> **TEXTE FOURNI**
+===+

24 juin 2014

Le fascisme, c'est la mort de la société civile et de la culture

Submitted by Anonyme (non vérifié)

L'une des pires erreurs qu'il est possible de faire au sujet du fascisme est de penser que celui-ci s'accompagne forcément, dans sa marche au pouvoir, de très larges mobilisations systématiques de masses encadrées par des milices particulièrement brutales, pratiquant les agressions systématiques.

Le fascisme, pour triompher et se maintenir, a besoin de mettre à mort la société civile, les opinions démocratiques. Celles-ci sont déjà en fait pratiquement inexistantes dans le capitalisme, puisque toutes les opinions s'exprimant correspondent aux classes soutenant le régime.

+===+

> **TÂCHE ASSIGNÉE 1**
Dans le texte sur le fascisme, reprenez le passage qui commence à « Submitted by Anonyme » et s'achève à « soutenant le régime. », en remplaçant « opinions démocratiques » par « libertés démocratiques ».
> **TÂCHE ASSIGNÉE 2**
Selon le texte sur le fascisme, que doit faire le fascisme pour triompher et se maintenir ?
> **TÂCHE ASSIGNÉE 3**
Poursuivez la rédaction du texte sur le fascisme et la société civile à la suite de sa dernière phrase.

> **DONNÉES DISPONIBLES**
+===+

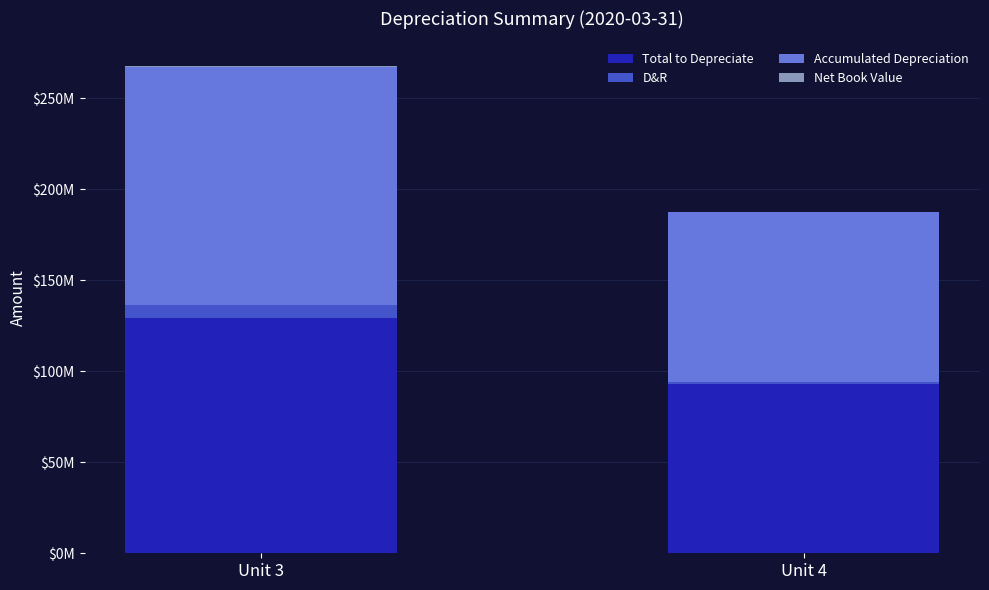

Where does the D&R series first go above 7248299?

Unit 3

+===+

> **RÉPONSE ATTENDUE 1**
Submitted by Anonyme (non vérifié)

L'une des pires erreurs qu'il est possible de faire au sujet du fascisme est de penser que celui-ci s'accompagne forcément, dans sa marche au pouvoir, de très larges mobilisations systématiques de masses encadrées par des milices particulièrement brutales, pratiquant les agressions systématiques.

Le fascisme, pour triompher et se maintenir, a besoin de mettre à mort la société civile, les libertés démocratiques. Celles-ci sont déjà en fait pratiquement inexistantes dans le capitalisme, puisque toutes les opinions s'exprimant correspondent aux classes soutenant le régime.

> **RÉPONSE ATTENDUE 2**
Il doit mettre à mort la société civile et les opinions démocratiques.

> **RÉPONSE ATTENDUE 3**
Cependant, même ce semblant d'expression disparaît avec le fascisme. Et surtout, et c'est là l'aspect principal de cette question de la société civile, la culture est anéantie, totalement effacée afin que tout ne serve plus que l'impérialisme le plus agressif.

C'est là précisément le point qu'anarchistes et trotskystes ne comprennent pas. Selon eux, le fascisme consiste en une prise du pouvoir par des gangsters qui sont achetés ensuite par les grands capitalistes.

Or, en réalité, l'extrême-droite est directement organisée par la fraction la plus agressive de la bourgeoisie impérialiste. Cette fraction entend guider l’État elle-même et donc supprimer l'expression des autres fractions bourgeoises, sans parler de la petite-bourgeoisie ou de l'aristocratie ouvrière.

Si ce n'était que cela, on pourrait comprendre la position selon laquelle tout cela est très secondaire. Toutefois, pour supprimer les opinions bourgeoises concurrentes, le fascisme supprime également la culture, pour ne tolérer que des expressions directement en soutien au régime, ce dernier étant marqué évidemment par le militarisme et l'expansionnisme.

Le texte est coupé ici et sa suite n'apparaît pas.